The UK will be treated “like Greece” and will have little chance of getting its own way during next year’s Brexit negotiations, the Prime Minister of Malta has said.
Joseph Muscat will chair the EU’s rotating presidency next year, during which time Theresa May intends to trigger Article 50 and begin the process of withdrawing the UK from the Union.
The Maltese PM said he expects the UK to be left with a “fair” but “inferior deal” by the end of formal negotiations and stressed that a united front will be taken by the EU’s 27 remaining nations.
“Even the most pro-UK countries - the Netherlands, Estonia, Ireland - say you cannot have your cake and eat it”, Mr Muscat said in an interview with Politico Europe. “Expect the format to be more or less like what happened with Greece.”
Greece suffered during bailout negotiations in 2015 due to a hardline approach from EU member states, which saw the Greek PM Alexis Tsipras forced to accept a difficult austerity package.
“From my discussions with the UK government, they seem to want [to negotiate by] chapters. They want to look at the single market, at sovereignty, at freedom of movement, at transposition of EU laws,” Mr Muscat continued.
“The feeling I get is that it is unacceptable to most member states. They want the single market and freedom of movement to be tackled together.”

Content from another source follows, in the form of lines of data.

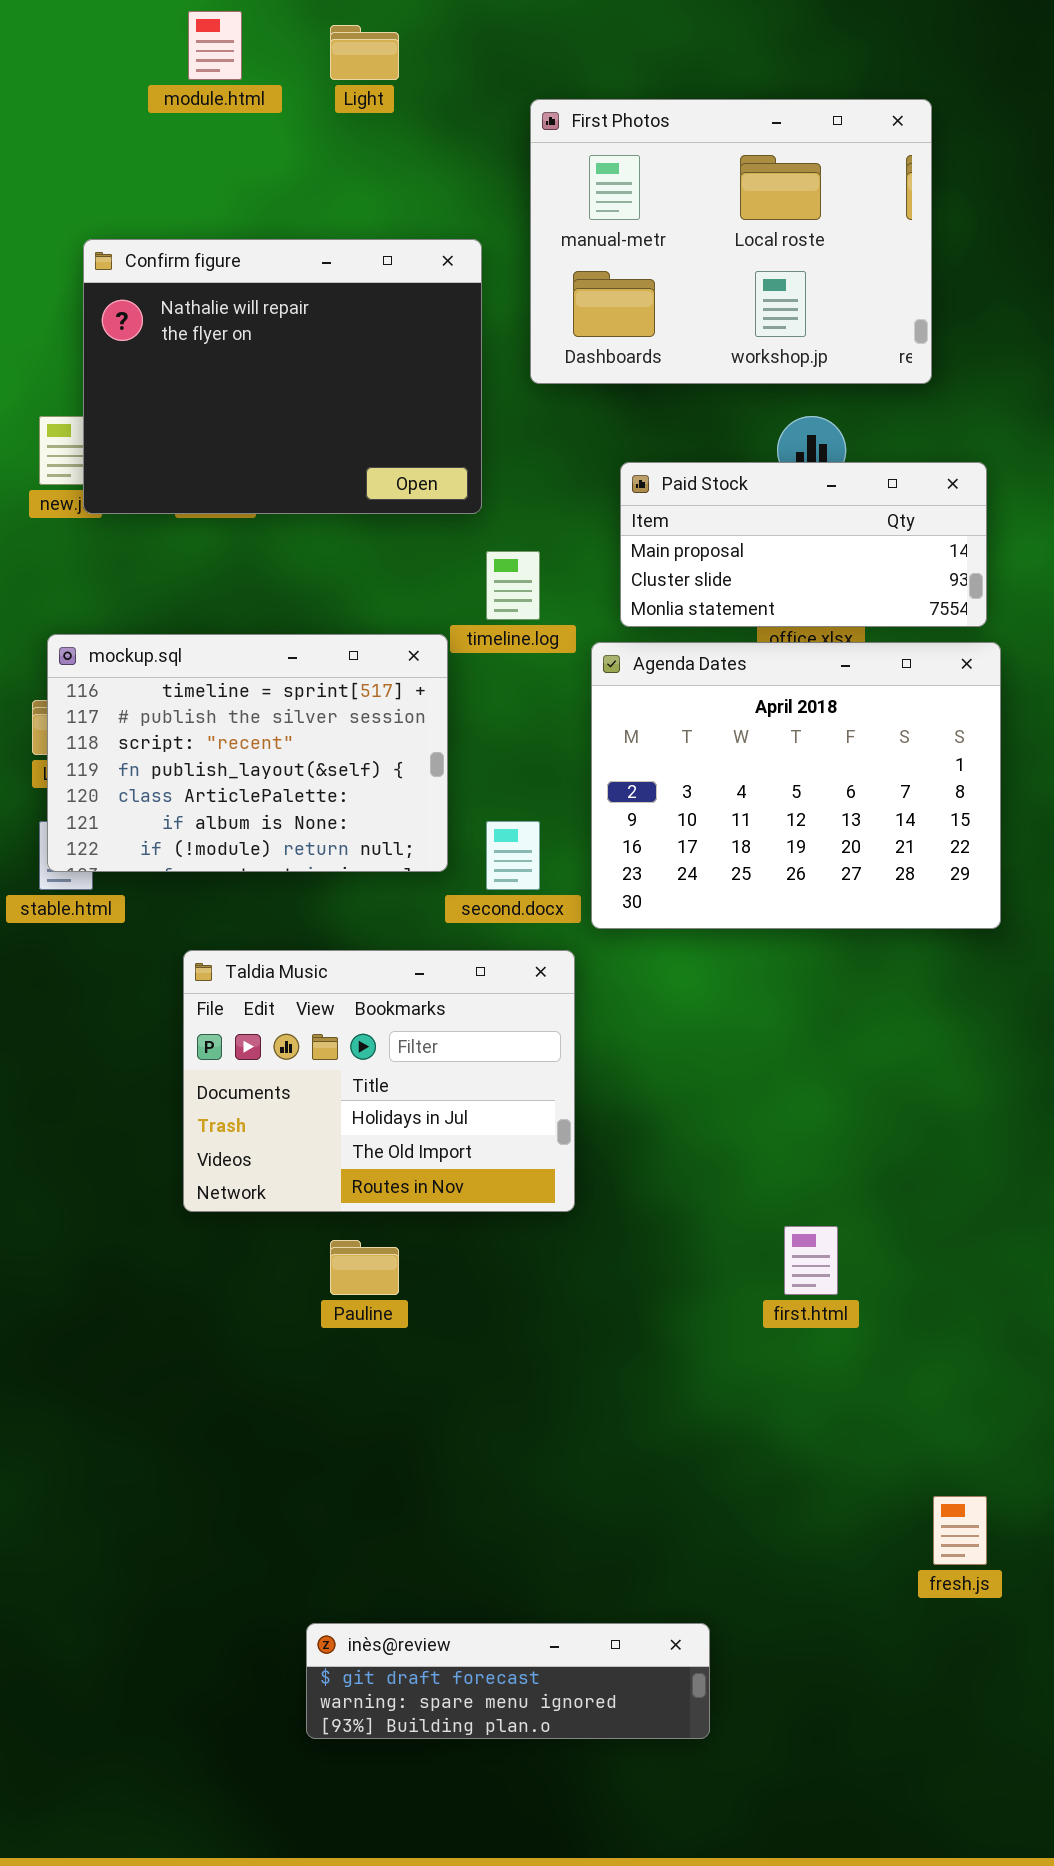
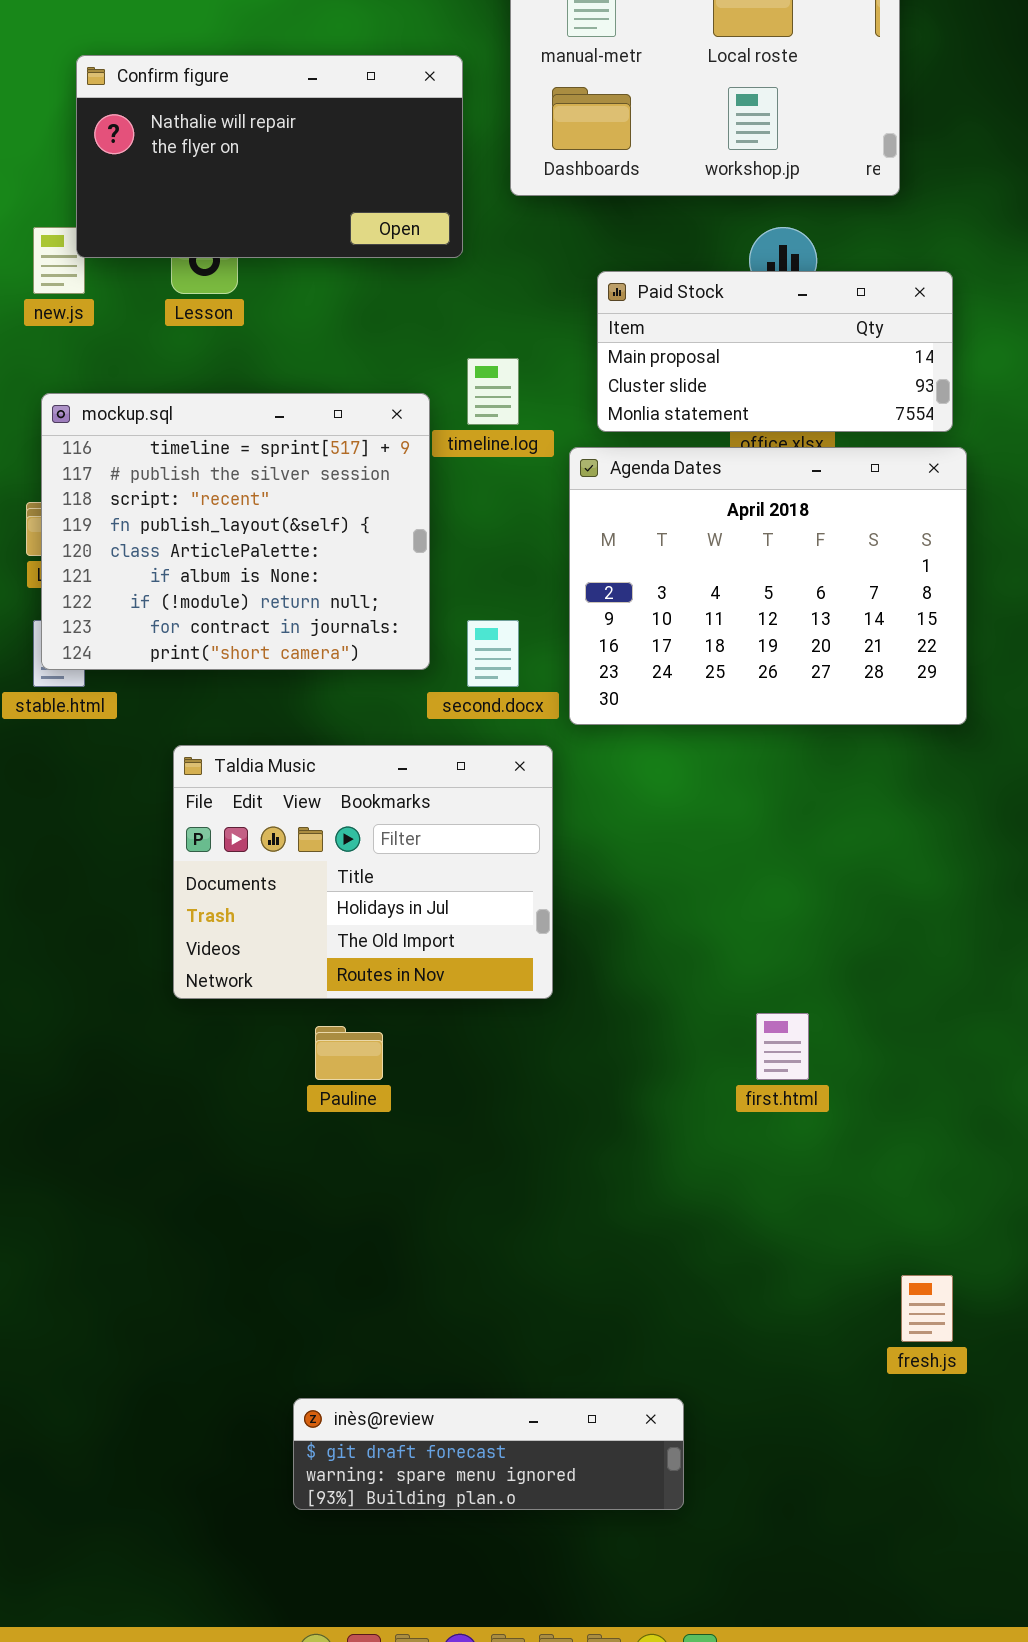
Confirm figure: [83,239,482,514] -> [76,55,463,258], resized
mockup.sql: [47,634,448,872] -> [41,393,430,670], resized

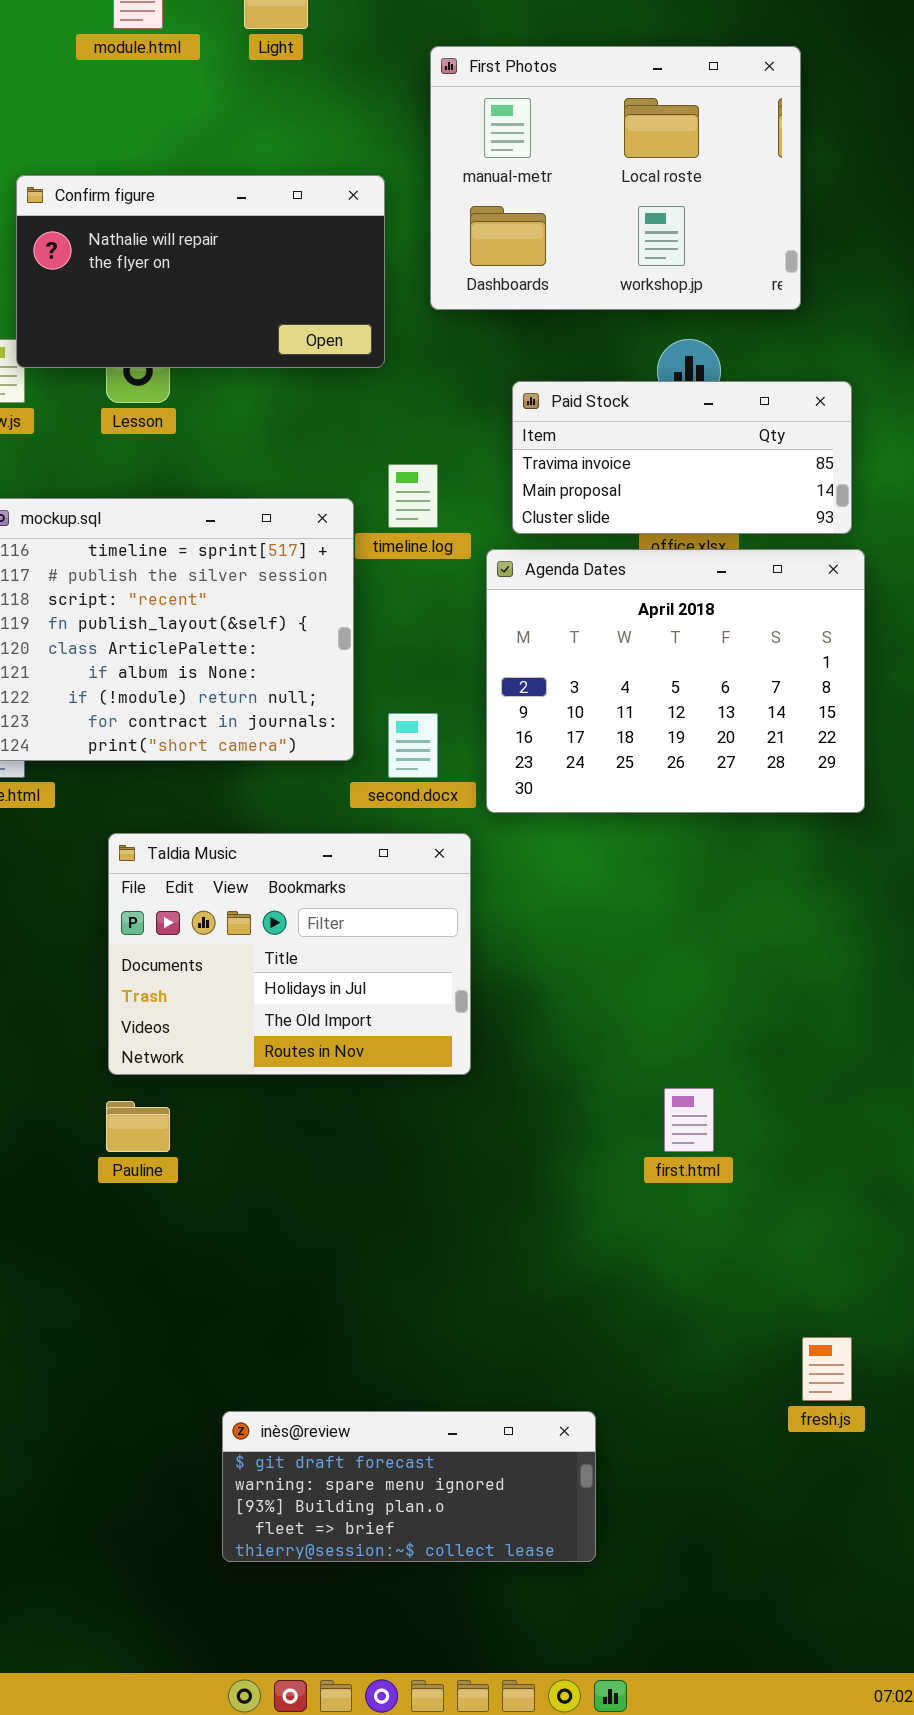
Paid Stock: [597,271,953,432] -> [512,381,852,534], scrolled up 1 row
Pauline: [315,1026,383,1080] -> [106,1101,170,1152], moved
inès@review: [293,1398,684,1510] -> [222,1411,596,1562], resized

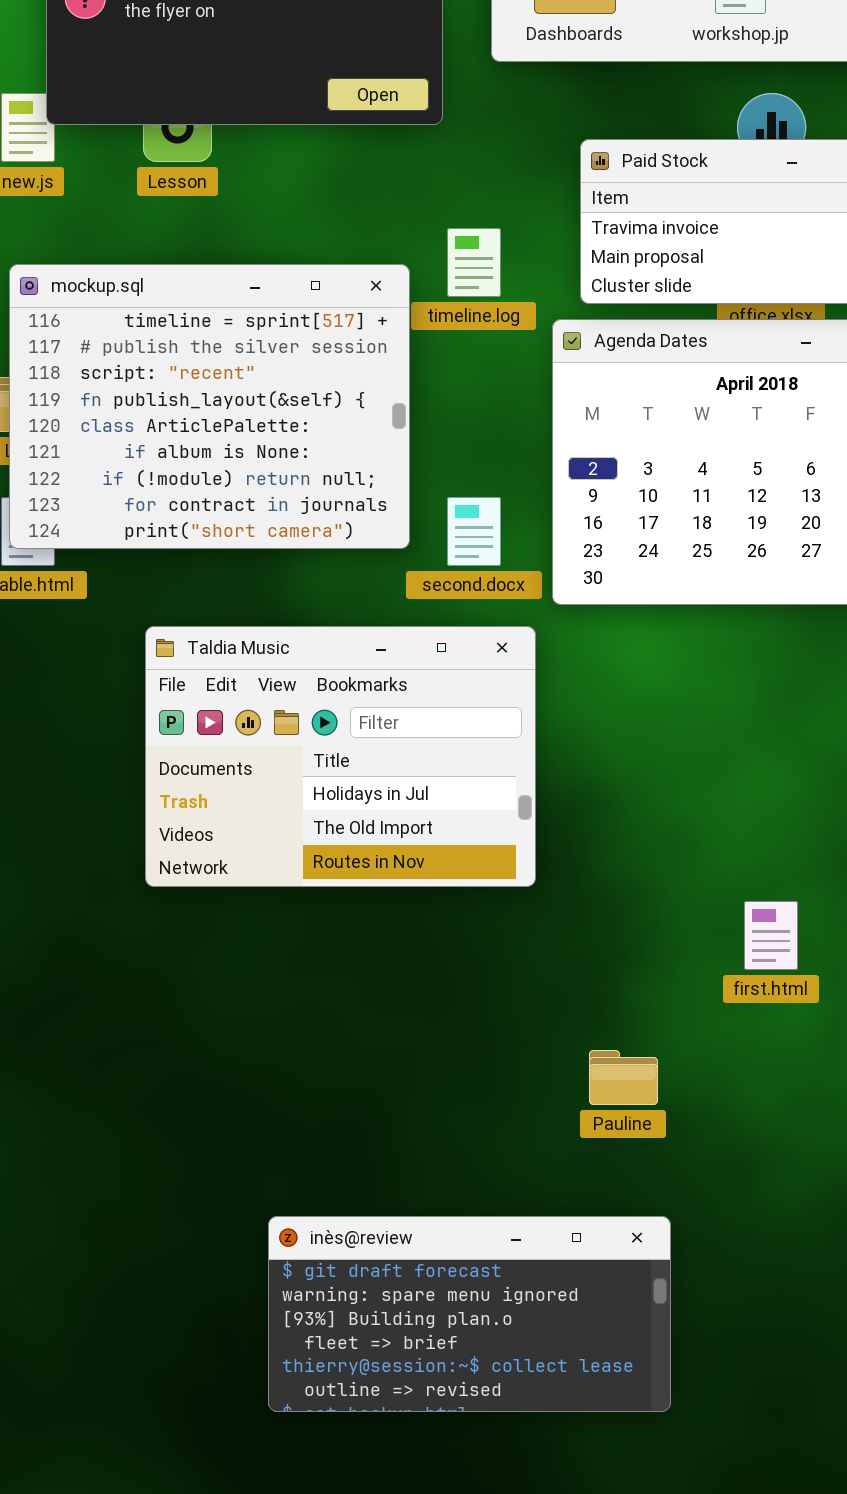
Pauline: [106,1101,170,1152] -> [589,1050,658,1105], moved
inès@review: [222,1411,596,1562] -> [268,1216,671,1412], resized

Mr Muscat added that the European Commission “will lead the negotiating but the crux will be in the member states”.
He said the European Parliament “cannot be underestimated” in the Brexit process and that the assembly’s decision to appoint former Belgian PM Guy Verhofstadt as its chief negotiator “sends a very clear political signal.”
Theresa May ended weeks of speculation by telling the Conservative Party conference she intends to launch formal Brexit talks before the end of March 2017.
The value of the pound fell to its lowest level against the dollar as Ms May indicated she may push for a ‘hard Brexit’ including tough controls on immigration.